Join us to hear from two experts at the FDA's Center for Biologics Evaluation and Research (CBER). Dr. Ying Huang will discuss regulatory considerations for gene therapy products involving gene editing technologies. Dr. Jakob Reiser will describe ongoing work in his laboratory dealing with safety issues pertaining to lentiviral vectors. Seminar hosted by QB3 and UCSF/Stanford CERSI.
FDA/CBER has a long history of regulating gene therapy products, including genetically modified cellular products that are generated using integrating viral vectors. Development of HIV-1-based gene therapy vectors to deliver therapeutic genes into humans with various medical conditions has been ongoing over the past two decades. The risks associated with these promising vectors include activation of oncogenes during random integration of the vectors into the genome and the ability to spread from cell to cell through the formation of replication-competent lentivirus. This experience has contributed to CBER’s understanding in the regulation of products that incorporate use of gene editing (GE) technologies to generate investigational therapies intended to treat a disease.
The regulatory review of gene therapy products uses a science-based approach that considers the risks and benefits of each investigational product in the framework of the respective clinical trial. We will describe the safety concerns associated with gene therapy products, including those that incorporate GE technologies, in the context of our research efforts aimed to improve the safety profile of HIV-1-based lentiviral vectors.

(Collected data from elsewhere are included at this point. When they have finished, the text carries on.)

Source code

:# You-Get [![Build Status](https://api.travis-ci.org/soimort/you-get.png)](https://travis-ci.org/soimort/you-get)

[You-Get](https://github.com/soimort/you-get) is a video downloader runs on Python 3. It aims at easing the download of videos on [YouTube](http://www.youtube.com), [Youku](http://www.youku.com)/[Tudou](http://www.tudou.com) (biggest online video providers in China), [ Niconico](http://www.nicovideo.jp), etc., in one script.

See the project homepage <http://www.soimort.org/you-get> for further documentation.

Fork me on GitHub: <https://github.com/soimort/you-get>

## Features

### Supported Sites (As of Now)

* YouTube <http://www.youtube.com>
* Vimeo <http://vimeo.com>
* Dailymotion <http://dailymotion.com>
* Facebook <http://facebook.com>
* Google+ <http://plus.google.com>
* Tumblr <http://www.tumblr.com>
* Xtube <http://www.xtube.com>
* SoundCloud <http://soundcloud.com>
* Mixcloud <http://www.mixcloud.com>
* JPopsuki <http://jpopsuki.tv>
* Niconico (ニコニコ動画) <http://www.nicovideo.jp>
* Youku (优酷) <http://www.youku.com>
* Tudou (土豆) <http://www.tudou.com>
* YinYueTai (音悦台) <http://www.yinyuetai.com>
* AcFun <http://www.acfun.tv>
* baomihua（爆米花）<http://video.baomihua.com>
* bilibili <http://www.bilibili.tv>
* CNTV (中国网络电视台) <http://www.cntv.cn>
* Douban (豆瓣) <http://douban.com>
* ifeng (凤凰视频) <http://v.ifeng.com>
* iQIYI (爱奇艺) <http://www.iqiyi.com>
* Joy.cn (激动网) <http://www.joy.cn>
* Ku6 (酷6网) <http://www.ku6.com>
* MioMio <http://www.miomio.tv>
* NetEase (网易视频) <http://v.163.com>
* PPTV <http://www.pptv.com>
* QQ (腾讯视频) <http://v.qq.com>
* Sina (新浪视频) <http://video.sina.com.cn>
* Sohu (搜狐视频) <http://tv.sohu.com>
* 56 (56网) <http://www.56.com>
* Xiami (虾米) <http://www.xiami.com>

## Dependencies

The introduction of GE technologies to generate gene therapy products raises unique concerns regarding whether the GE component is appropriately designed and optimized for specificity, and how the gene editing process may impact the product safety profile. CBER’s considerations for the preclinical evaluation of gene therapy products involving GE technologies build upon the extensive scientific and regulatory history that exists for gene therapy products. Specific safety concerns include the potential for gene editing events at off-target sites, chromosomal translocations, and genomic instability. We will discuss CBER’s preclinical expectations for gene therapy products with a focus on the products that incorporate GE technologies.
Where and When
Room N-114, Genentech Hall, UCSF Mission Bay (600 16th St., San Francisco)

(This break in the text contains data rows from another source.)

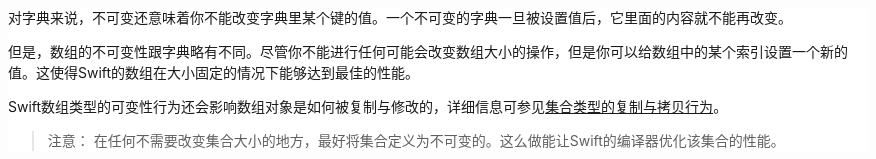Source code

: 对字典来说，不可变还意味着你不能改变字典里某个键的值。一个不可变的字典一旦被设置值后，它里面的内容就不能再改变。

但是，数组的不可变性跟字典略有不同。尽管你不能进行任何可能会改变数组大小的操作，但是你可以给数组中的某个索引设置一个新的值。这使得Swift的数组在大小固定的情况下能够达到最佳的性能。

Swift数组类型的可变性行为还会影响数组对象是如何被复制与修改的，详细信息可参见[集合类型的复制与拷贝行为](https://developer.apple.com/library/prerelease/ios/documentation/Swift/Conceptual/Swift_Programming_Language/ClassesAndStructures.html#//apple_ref/doc/uid/TP40014097-CH13-XID_109)。

> 注意：
> 在任何不需要改变集合大小的地方，最好将集合定义为不可变的。这么做能让Swift的编译器优化该集合的性能。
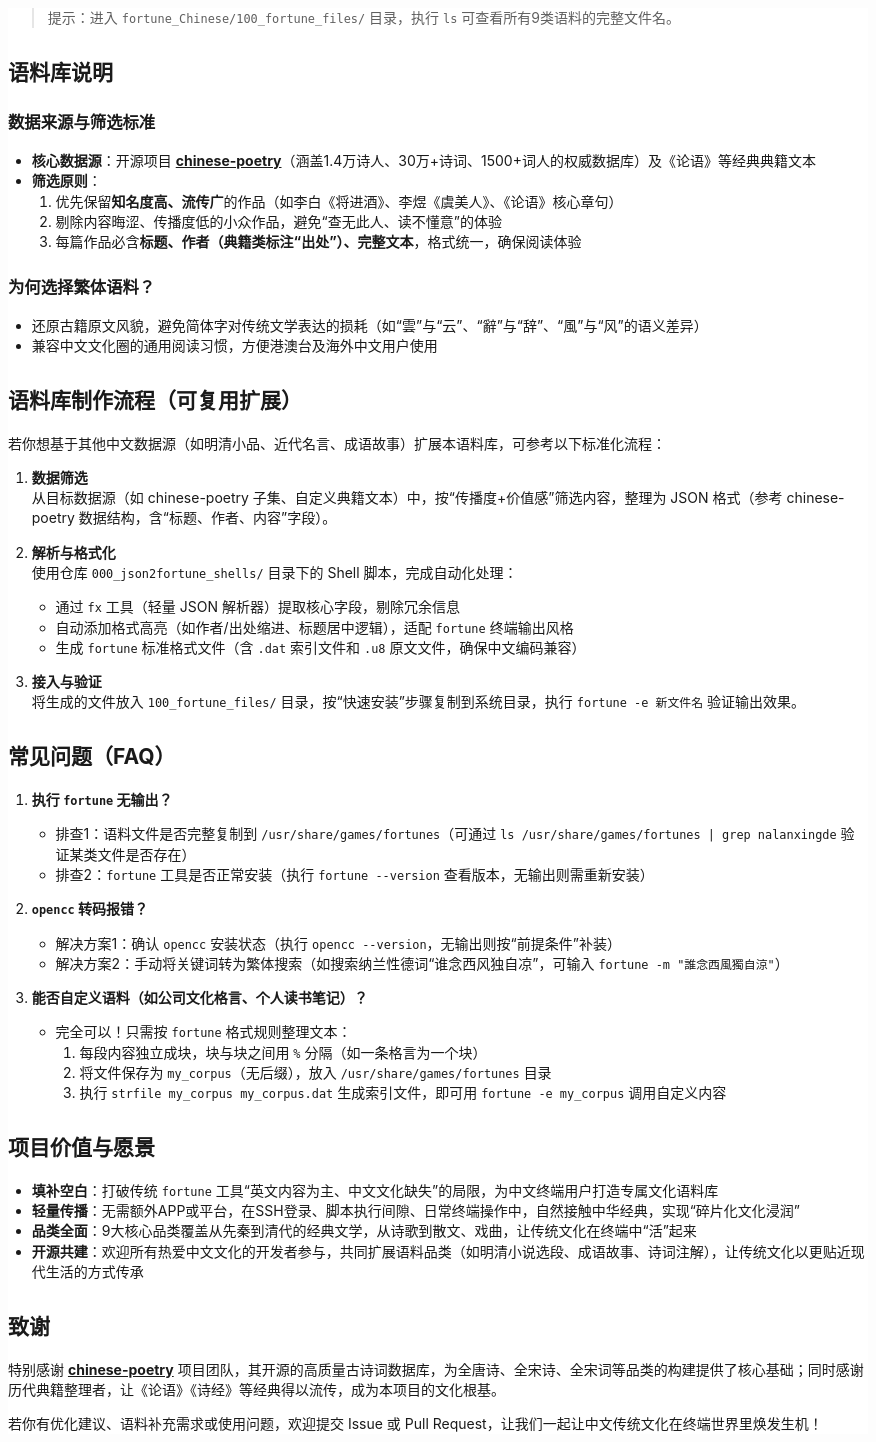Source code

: > 提示：进入 `fortune_Chinese/100_fortune_files/` 目录，执行 `ls` 可查看所有9类语料的完整文件名。


## 语料库说明
### 数据来源与筛选标准
- **核心数据源**：开源项目 **[chinese-poetry](https://github.com/chinese-poetry/chinese-poetry)**（涵盖1.4万诗人、30万+诗词、1500+词人的权威数据库）及《论语》等经典典籍文本
- **筛选原则**：
  1. 优先保留**知名度高、流传广**的作品（如李白《将进酒》、李煜《虞美人》、《论语》核心章句）
  2. 剔除内容晦涩、传播度低的小众作品，避免“查无此人、读不懂意”的体验
  3. 每篇作品必含**标题、作者（典籍类标注“出处”）、完整文本**，格式统一，确保阅读体验

### 为何选择繁体语料？
- 还原古籍原文风貌，避免简体字对传统文学表达的损耗（如“雲”与“云”、“辭”与“辞”、“風”与“风”的语义差异）
- 兼容中文文化圈的通用阅读习惯，方便港澳台及海外中文用户使用


## 语料库制作流程（可复用扩展）
若你想基于其他中文数据源（如明清小品、近代名言、成语故事）扩展本语料库，可参考以下标准化流程：

1. **数据筛选**  
   从目标数据源（如 chinese-poetry 子集、自定义典籍文本）中，按“传播度+价值感”筛选内容，整理为 JSON 格式（参考 chinese-poetry 数据结构，含“标题、作者、内容”字段）。

2. **解析与格式化**  
   使用仓库 `000_json2fortune_shells/` 目录下的 Shell 脚本，完成自动化处理：
   - 通过 `fx` 工具（轻量 JSON 解析器）提取核心字段，剔除冗余信息
   - 自动添加格式高亮（如作者/出处缩进、标题居中逻辑），适配 `fortune` 终端输出风格
   - 生成 `fortune` 标准格式文件（含 `.dat` 索引文件和 `.u8` 原文文件，确保中文编码兼容）

3. **接入与验证**  
   将生成的文件放入 `100_fortune_files/` 目录，按“快速安装”步骤复制到系统目录，执行 `fortune -e 新文件名` 验证输出效果。


## 常见问题（FAQ）
1. **执行 `fortune` 无输出？**  
   - 排查1：语料文件是否完整复制到 `/usr/share/games/fortunes`（可通过 `ls /usr/share/games/fortunes | grep nalanxingde` 验证某类文件是否存在）
   - 排查2：`fortune` 工具是否正常安装（执行 `fortune --version` 查看版本，无输出则需重新安装）

2. **`opencc` 转码报错？**  
   - 解决方案1：确认 `opencc` 安装状态（执行 `opencc --version`，无输出则按“前提条件”补装）
   - 解决方案2：手动将关键词转为繁体搜索（如搜索纳兰性德词“谁念西风独自凉”，可输入 `fortune -m "誰念西風獨自涼"`）

3. **能否自定义语料（如公司文化格言、个人读书笔记）？**  
   - 完全可以！只需按 `fortune` 格式规则整理文本：
     1. 每段内容独立成块，块与块之间用 `%` 分隔（如一条格言为一个块）
     2. 将文件保存为 `my_corpus`（无后缀），放入 `/usr/share/games/fortunes` 目录
     3. 执行 `strfile my_corpus my_corpus.dat` 生成索引文件，即可用 `fortune -e my_corpus` 调用自定义内容


## 项目价值与愿景
- **填补空白**：打破传统 `fortune` 工具“英文内容为主、中文文化缺失”的局限，为中文终端用户打造专属文化语料库
- **轻量传播**：无需额外APP或平台，在SSH登录、脚本执行间隙、日常终端操作中，自然接触中华经典，实现“碎片化文化浸润”
- **品类全面**：9大核心品类覆盖从先秦到清代的经典文学，从诗歌到散文、戏曲，让传统文化在终端中“活”起来
- **开源共建**：欢迎所有热爱中文文化的开发者参与，共同扩展语料品类（如明清小说选段、成语故事、诗词注解），让传统文化以更贴近现代生活的方式传承

## 致谢
特别感谢 **[chinese-poetry](https://github.com/chinese-poetry/chinese-poetry)** 项目团队，其开源的高质量古诗词数据库，为全唐诗、全宋诗、全宋词等品类的构建提供了核心基础；同时感谢历代典籍整理者，让《论语》《诗经》等经典得以流传，成为本项目的文化根基。

若你有优化建议、语料补充需求或使用问题，欢迎提交 Issue 或 Pull Request，让我们一起让中文传统文化在终端世界里焕发生机！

4:00-5:00 pm, Tuesday, October 3
About the Speakers
Dr. Ying Huang has been a Pharm/Tox master reviewer at FDA/CBER/OTAT/DCEPT since 2004. She is responsible for the review of the preclinical evaluations for proof-of-concept and safety related to cell and gene therapies, and gene editing derived gene therapy products on oncology and non-oncology diseases. Her review activities have been involved in submissions of Investigational New Drug (IND) including pre-preIND and pre-IND, and Biologics License Application (BLA). In addition to her review work, she is one of the representatives for the US FDA in the International Pharmaceutical Regulators Forum (IPRF) / Gene Therapy Working Group (GTWG). She was the co-representative for FDA/CBER in the Interagency Coordinating Committee on the Validation of Alternative Methods (ICCVAM) during 2006 – April 2017. Prior to the FDA, Dr. Huang received her Ph.D. degree in Pharmacology and Toxicology at the University of Toronto, Canada, and subsequently an NIH IRTA fellowship at NIH/NIDDK before became a senior scientist at Genetic Therapy Inc., a Novartis Company.

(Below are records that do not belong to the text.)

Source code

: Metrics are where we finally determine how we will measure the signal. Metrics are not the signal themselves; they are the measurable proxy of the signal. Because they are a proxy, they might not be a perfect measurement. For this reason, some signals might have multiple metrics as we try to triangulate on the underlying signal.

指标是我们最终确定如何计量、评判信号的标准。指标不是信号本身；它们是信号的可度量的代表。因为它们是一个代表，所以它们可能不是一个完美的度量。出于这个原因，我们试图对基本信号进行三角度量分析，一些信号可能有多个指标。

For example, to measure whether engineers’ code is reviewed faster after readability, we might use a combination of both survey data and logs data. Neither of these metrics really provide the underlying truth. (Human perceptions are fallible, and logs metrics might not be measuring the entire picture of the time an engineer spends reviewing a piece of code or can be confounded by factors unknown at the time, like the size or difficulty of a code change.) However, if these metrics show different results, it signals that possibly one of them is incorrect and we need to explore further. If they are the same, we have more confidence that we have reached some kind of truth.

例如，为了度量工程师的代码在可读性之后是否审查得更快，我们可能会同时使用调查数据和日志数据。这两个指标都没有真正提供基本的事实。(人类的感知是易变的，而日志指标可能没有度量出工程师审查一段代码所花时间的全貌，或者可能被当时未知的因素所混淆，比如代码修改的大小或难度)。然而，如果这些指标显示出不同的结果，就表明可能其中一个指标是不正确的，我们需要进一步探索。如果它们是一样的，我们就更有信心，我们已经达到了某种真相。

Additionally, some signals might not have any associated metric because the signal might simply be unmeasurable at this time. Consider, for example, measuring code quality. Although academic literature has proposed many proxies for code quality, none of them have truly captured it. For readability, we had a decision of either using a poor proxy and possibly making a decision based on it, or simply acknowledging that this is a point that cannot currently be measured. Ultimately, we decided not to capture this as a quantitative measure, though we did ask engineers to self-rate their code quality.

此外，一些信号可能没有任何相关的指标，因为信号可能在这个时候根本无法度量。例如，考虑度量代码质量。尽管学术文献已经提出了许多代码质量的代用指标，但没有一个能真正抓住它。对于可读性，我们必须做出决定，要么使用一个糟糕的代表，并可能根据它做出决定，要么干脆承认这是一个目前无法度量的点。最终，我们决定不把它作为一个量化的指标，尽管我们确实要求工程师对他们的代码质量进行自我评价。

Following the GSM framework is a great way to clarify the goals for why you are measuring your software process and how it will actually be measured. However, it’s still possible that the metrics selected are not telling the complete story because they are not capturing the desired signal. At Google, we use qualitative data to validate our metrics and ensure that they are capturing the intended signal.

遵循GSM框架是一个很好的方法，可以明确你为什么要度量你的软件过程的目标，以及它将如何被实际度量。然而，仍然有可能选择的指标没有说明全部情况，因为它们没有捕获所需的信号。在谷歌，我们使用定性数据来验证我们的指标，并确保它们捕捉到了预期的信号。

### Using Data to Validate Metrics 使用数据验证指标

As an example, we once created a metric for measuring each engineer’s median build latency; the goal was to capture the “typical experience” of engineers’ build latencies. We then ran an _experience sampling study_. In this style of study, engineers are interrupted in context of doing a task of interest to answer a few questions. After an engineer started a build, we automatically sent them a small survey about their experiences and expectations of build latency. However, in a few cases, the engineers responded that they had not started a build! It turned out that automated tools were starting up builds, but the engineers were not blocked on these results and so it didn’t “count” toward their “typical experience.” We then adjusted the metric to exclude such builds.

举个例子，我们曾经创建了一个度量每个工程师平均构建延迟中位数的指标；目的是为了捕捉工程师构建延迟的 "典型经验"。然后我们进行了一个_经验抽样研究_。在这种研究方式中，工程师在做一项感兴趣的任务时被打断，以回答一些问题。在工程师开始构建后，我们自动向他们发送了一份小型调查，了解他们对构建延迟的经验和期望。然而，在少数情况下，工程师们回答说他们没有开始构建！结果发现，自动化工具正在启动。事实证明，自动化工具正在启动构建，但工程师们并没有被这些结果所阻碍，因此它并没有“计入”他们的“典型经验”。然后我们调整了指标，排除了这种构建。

Dr. Jakob Reiser received a Ph.D. in Biochemistry from the University of Basel in Switzerland. He then did postdoctoral work in Virology and Protein Chemistry in the Department of Biochemistry, Stanford University School of Medicine as an American Cancer Society Junior Fellow and at the Imperial Cancer Research Fund Laboratories in London. At Stanford he helped develop the Western Blot technique and was instrumental in setting up the original chromatin immunoprecipitation method.
Dr. Reiser was a group leader and lecturer in Biotechnology at ETH (Swiss Federal Institute of Technology) in Zürich, Switzerland between 1986 and 1994. His work there focused on quorum sensing in Pseudomonads.
Dr. Reiser joined the NIH in Bethesda, MD in 1994 to gain experience in the emerging field of gene therapy. He worked with HIV-1-based lentiviral vectors since 1995. The group was among the first to develop such vectors.
Dr. Reiser moved to the Louisiana State University (LSU) Health Sciences Center in New Orleans in 1999 to join the Gene Therapy Program as Associate Professor of Medicine and as the Director of the Gene Therapy Vector Core. At LSU he gained experience applying such vectors in the context of in vitro, ex vivo and in vivo applications. Past in vivo applications included the delivery of therapeutic genes to the brains of mice afflicted with globoid cell leukodystrophy. This work was supported by R21 and R01 grants from the NIH on which he was a PI.
Dr. Reiser moved to FDA/CBER in 2008 as a PI. His laboratory at CBER uses genetic engineering methods to improve the safety of HIV-1-based lentiviral lentiviral vectors. He spends 50% of his time as a CMC reviewer of gene therapy files.